ROBBER DIJKGRAAF: What we have been asked to look at is the general way in which the IPCC works. So it’s processes and procedures, and management structure, the way it deals with peer reviewed and non-peer reviewed literature. How it communicates. So, it’s actually a very broad task. And we also have been asked to see how the approaches towards errors, how they can be avoided. All in all it will be future looking review.
KATY CLARK: That all sounds good to Roger Pielke Junior.
ROGER PIELKE JUNIOR: I guess I’m in the unique position of being one of researchers who publishes in the peer-reviewed literature who has seen his work misrepresented by the IPCC.
KATY CLARK: Pielke is a professor of environmental studies at the University of Colorado at Boulder. He says the IPCC’s last report came to erroneous conclusions on the links between rising temperatures and the costs of natural disasters. Pielke doesn’t want to speculate why the IPCC didn’t correct its mistake.
ROGER PIELKE JUNIOR: The reasons for the breakdowns in process don’t matter so much as that they’re recognized and changes are made to the policies and procedures of the institution, so they don’t happen again.

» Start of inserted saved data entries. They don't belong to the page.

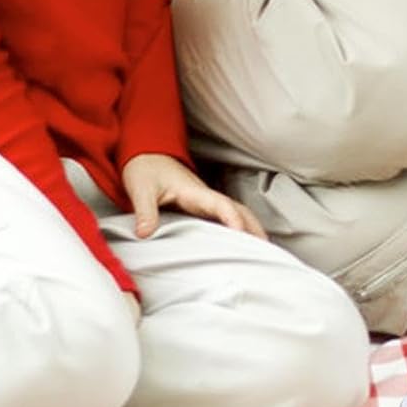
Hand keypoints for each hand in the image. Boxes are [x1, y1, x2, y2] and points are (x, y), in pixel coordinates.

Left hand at [121, 154, 267, 239]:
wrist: (148, 158)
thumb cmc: (147, 171)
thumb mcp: (141, 190)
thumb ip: (145, 212)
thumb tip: (145, 234)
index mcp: (195, 192)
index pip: (221, 205)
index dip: (232, 218)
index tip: (240, 233)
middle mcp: (206, 197)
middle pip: (239, 210)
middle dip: (254, 227)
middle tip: (265, 248)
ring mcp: (206, 203)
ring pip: (237, 213)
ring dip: (251, 227)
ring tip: (261, 248)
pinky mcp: (201, 208)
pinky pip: (226, 218)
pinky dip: (239, 228)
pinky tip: (241, 242)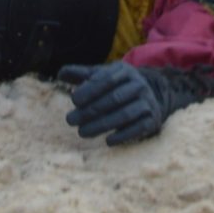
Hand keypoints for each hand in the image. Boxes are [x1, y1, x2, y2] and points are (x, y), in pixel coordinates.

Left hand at [56, 62, 210, 145]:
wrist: (151, 96)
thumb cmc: (118, 87)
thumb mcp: (103, 77)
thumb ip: (83, 76)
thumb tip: (60, 73)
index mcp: (124, 72)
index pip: (106, 80)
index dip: (90, 90)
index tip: (74, 100)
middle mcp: (138, 85)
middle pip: (114, 98)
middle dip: (90, 111)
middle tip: (71, 121)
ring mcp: (147, 102)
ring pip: (125, 114)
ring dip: (102, 125)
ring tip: (82, 132)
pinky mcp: (152, 119)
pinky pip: (139, 127)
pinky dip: (123, 135)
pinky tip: (108, 141)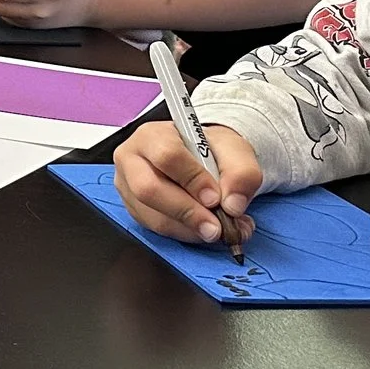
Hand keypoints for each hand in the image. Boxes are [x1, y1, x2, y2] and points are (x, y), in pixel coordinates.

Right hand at [114, 118, 262, 246]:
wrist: (200, 158)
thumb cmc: (210, 150)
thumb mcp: (235, 150)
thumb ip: (242, 173)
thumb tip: (233, 205)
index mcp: (153, 135)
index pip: (167, 156)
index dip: (193, 180)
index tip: (216, 198)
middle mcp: (132, 158)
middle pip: (149, 189)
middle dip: (186, 212)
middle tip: (215, 227)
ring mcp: (127, 185)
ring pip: (152, 214)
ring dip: (188, 228)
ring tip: (217, 229)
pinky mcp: (133, 208)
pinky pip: (155, 228)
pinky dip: (184, 233)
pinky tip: (202, 228)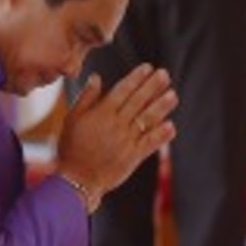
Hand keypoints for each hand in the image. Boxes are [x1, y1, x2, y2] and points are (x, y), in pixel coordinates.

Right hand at [55, 64, 177, 204]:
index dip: (136, 78)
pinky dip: (161, 134)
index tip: (148, 67)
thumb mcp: (72, 118)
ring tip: (173, 95)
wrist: (77, 179)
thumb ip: (86, 97)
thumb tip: (97, 77)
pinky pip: (150, 143)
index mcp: (101, 113)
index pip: (122, 91)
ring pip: (146, 120)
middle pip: (138, 102)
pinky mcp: (133, 157)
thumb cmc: (71, 147)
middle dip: (152, 87)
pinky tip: (171, 125)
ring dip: (161, 107)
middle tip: (165, 74)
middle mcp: (116, 125)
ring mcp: (126, 141)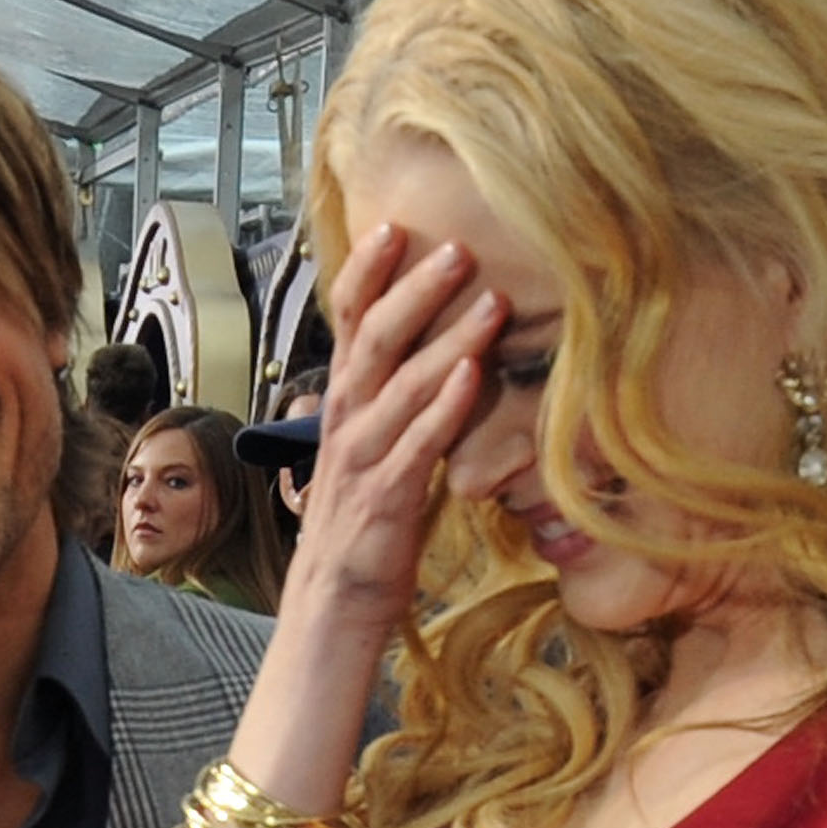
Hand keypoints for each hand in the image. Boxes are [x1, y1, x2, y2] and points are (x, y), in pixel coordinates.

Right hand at [278, 221, 504, 653]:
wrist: (335, 602)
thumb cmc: (362, 524)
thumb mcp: (369, 451)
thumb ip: (387, 403)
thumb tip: (412, 360)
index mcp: (343, 404)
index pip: (349, 322)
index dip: (367, 272)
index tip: (395, 225)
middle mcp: (346, 422)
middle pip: (376, 339)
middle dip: (417, 290)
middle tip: (459, 247)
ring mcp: (362, 460)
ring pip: (402, 386)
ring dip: (448, 340)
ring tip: (491, 301)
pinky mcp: (385, 500)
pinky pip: (416, 446)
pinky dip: (444, 409)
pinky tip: (472, 375)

It’s inevitable that there will be mistakes in a report as massive and as ambitious as the IPCC, but if the institution’s incapable of responding in an effective manner, then institution has some credibility problems.
KATY CLARK: Pielke says he’s cautiously optimistic that the review will address those problems. Oceanographer Katherine Richardson is a climate advisor to the Danish government. She’s also happy that a third party will be reviewing the IPCC’s work. But she harbors no illusions that the review will satisfy people who believe climate change isn’t real.
KATHERINE RICHARDSON: There’s still people saying same thing about evolution. So it would be naïve to believe that this discussion is going to go away simply because we do look at the way IPCC works.
KATY CLARK: The review panel will try to finish its work by August. That would give the IPCC time to implement any recommendations before it begins work on its next report. For The World, this is Katy Clark.